### BRIEF
Would you please transcribe, exactly as written, the lines of the entries below starting at the one that holds "www.uCertify.com" and ending at the one that holds "Where Are the", both included?

(Extracted data entries)
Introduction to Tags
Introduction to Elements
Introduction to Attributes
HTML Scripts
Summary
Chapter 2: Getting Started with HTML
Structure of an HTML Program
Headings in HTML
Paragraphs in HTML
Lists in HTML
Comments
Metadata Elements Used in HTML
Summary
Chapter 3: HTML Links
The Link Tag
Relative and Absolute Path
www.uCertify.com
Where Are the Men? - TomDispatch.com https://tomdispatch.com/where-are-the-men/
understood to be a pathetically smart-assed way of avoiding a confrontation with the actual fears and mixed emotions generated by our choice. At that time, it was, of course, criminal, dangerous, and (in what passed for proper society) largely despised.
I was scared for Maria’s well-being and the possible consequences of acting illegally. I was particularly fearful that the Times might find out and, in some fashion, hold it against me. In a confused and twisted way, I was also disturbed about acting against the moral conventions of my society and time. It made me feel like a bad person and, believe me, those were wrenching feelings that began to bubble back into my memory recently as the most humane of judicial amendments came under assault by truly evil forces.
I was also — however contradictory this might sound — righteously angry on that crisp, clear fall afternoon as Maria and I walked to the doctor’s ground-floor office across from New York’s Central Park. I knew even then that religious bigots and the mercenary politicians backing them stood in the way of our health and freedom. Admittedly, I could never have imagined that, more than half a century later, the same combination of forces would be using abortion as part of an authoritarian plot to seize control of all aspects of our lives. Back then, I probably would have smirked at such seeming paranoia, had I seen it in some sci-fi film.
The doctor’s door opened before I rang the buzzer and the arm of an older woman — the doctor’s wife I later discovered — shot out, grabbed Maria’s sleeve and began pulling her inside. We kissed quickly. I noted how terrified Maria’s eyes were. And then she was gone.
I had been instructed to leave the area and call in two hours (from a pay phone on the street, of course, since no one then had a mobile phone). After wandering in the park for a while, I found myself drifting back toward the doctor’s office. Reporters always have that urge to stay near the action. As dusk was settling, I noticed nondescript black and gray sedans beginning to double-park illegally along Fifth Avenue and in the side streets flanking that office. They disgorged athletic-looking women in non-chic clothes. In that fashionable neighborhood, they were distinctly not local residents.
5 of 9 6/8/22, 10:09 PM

### WORKED SOLUTION
www.uCertify.com
Where Are the Men? - TomDispatch.com https://tomdispatch.com/where-are-the-men/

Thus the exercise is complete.